News

Sölden goes SNOWsat

30. September 2016

Die Flotte ist schon PistenBully pur. Nun werden die 25 Fahrzeuge zudem komplett mit SNOWsat ausgestattet, um den hohen Ansprüchen und vielfältigen Aufgaben, vor denen ein solch großes Skigebiet ständig steht, gerecht zu werden.

Oberstes Ziel: Kosteneffizienz bei bester Pistenqualität
Vorrangiges Ziel ist - wie überall, aber gerade bei solch einem großen Skigebiet wie Sölden - die Steigerung der Effizienz in der Pistenpräparierung. Deshalb kommt auf 23 Fahrzeuge die "Vollausstattung" mit dem Flotten- und Pistenmanagementsystem. So können die Verantwortlichen verschiedenste Informationen abrufen und weiteren Analyseprozessen unterziehen. Daraus ergeben sich mannigfaltige Effekte: optimierte Arbeitsabläufe und Fahrwege erhöhen beispielsweise die Effizienz und verringern gleichzeitig den Spritverbrauch. Einfach und übersichtlich werden auf einer Karte des Skigebietes Fahrzeugdaten und Schneetiefen angezeigt. Dies optimiert das Schneemanagement und reduziert auch die Kosten für technischen Schnee.

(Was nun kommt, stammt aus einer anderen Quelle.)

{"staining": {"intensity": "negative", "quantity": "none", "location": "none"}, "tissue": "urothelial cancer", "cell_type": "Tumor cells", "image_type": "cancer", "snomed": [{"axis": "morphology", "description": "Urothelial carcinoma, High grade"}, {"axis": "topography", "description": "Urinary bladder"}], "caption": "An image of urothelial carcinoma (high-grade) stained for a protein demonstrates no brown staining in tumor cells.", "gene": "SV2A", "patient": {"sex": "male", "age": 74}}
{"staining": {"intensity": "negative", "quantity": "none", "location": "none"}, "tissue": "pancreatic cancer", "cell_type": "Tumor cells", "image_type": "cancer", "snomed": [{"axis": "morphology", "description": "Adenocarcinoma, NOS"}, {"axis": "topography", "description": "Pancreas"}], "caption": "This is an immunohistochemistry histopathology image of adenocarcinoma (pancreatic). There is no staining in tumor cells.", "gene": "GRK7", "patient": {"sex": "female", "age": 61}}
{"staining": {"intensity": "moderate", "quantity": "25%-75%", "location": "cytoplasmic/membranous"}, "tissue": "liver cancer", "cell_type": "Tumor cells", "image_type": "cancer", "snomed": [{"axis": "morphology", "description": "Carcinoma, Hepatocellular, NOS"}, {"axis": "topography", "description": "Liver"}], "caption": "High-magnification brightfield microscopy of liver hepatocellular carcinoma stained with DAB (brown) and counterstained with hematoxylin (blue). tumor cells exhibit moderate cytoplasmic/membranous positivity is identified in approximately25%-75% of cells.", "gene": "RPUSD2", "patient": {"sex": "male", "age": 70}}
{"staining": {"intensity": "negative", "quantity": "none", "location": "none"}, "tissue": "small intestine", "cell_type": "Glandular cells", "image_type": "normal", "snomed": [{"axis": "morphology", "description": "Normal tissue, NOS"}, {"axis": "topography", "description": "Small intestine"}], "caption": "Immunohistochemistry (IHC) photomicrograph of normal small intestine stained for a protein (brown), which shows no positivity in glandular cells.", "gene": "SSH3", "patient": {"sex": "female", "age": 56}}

Hilfreich: Kostenstellenzuordnung
Bei 2 weiteren Fahrzeugen in Sölden wird ganz bewusst das Premium-Flottenmanagement-System, sprich ohne Schneetiefenmessung, aber mit Fahrerdisplay, eingesetzt. Sie sind speziell ausgestattet mit Personenkabine bzw. Kranaufbau und nicht in der Pistenpräparierung im Einsatz. Ihr Job sind ausschließlich Sonderaufgaben: die Belieferung der Hütten, spezielle Arbeitseinsätze, VIP-Transporte - und das alles bezogen auf verschiedene Veranstaltungen wie Weltcups, Konzerte, Events etc. Und davon gibt es in Sölden im Laufe einer Saison so einige! Mit dem Flottenmanagementsystem können sämtliche Aufgaben einfach und unbegrenzt den verschiedenen Kostenstellen zugeordnet werden.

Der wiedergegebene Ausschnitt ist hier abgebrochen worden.